Sunday, November 18, 2012

Out of Touch

HOME / Technology : Innovation, the Internet, gadgets, and more. Out of Touch

E-reading isn’t reading.

By Andrew Piper
Posted Thursday, Nov. 15, 2012, at 5:22 AM ET

Amid the seemingly endless debates today about the future of reading, there remains one salient, yet often overlooked fact: Reading isn’t only a matter of our brains; it’s something that we do with our bodies. Reading is an integral part of our lived experience, our sense of being in the world, even if at times this can mean feeling intensely apart from it. How we hold our reading materials, how we look at them, navigate them, take notes on them, share them, play with them, even where we read them—these are the categories that have mattered most to us as readers throughout the long and varied history of reading. They will no doubt continue to do so into the future.



Understanding reading at this most elementary level—at the level of person, habit, and gesture—will be essential as we continue to make choices about the kind of reading we care about and the kind of technologies that will best embody those values. To think about the future of reading means, then, to think about the long history of how touch has shaped reading and, by extension, our sense of ourselves while we read.

**Data extract**
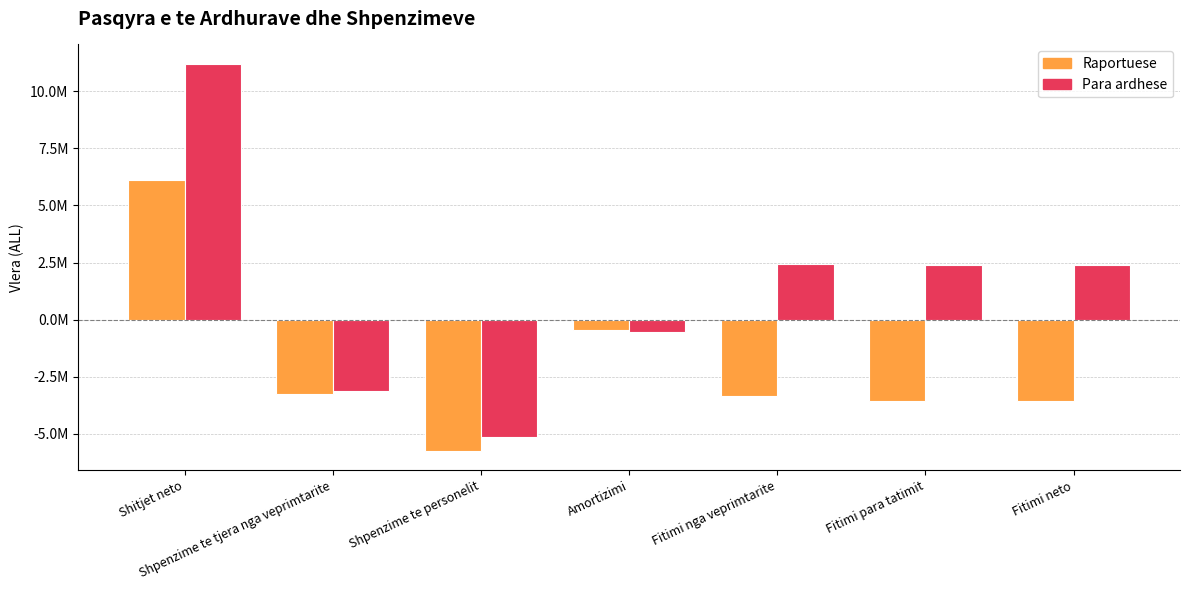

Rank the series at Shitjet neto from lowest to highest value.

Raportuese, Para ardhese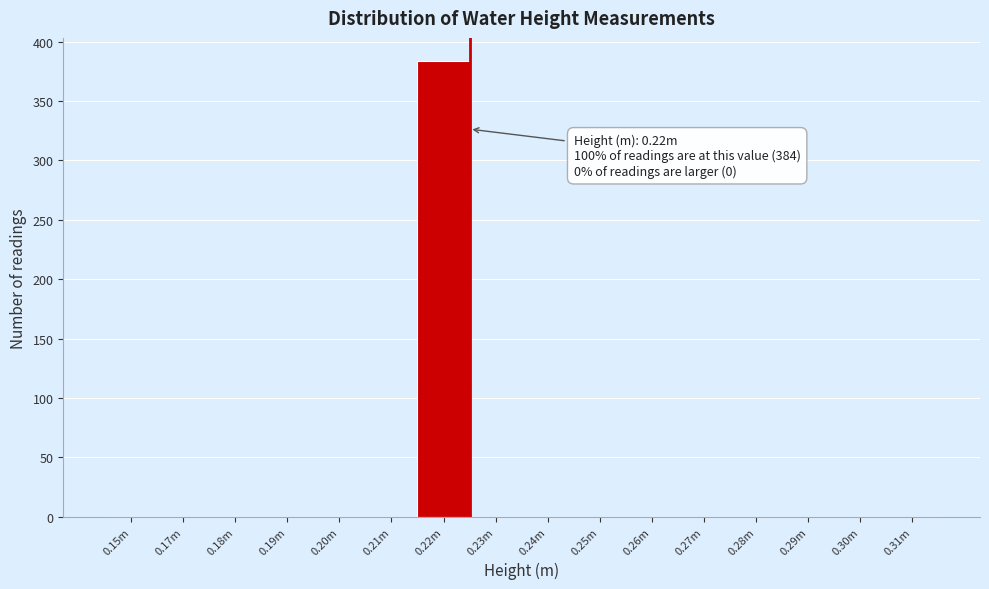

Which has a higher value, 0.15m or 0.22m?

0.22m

**Problem requirements**
Can you reproduce the passage of the essay on reading and touch above, starting with "Understanding reading at" and going on through "while we read.", word for word?

**Answer to this problem**
Understanding reading at this most elementary level—at the level of person, habit, and gesture—will be essential as we continue to make choices about the kind of reading we care about and the kind of technologies that will best embody those values. To think about the future of reading means, then, to think about the long history of how touch has shaped reading and, by extension, our sense of ourselves while we read.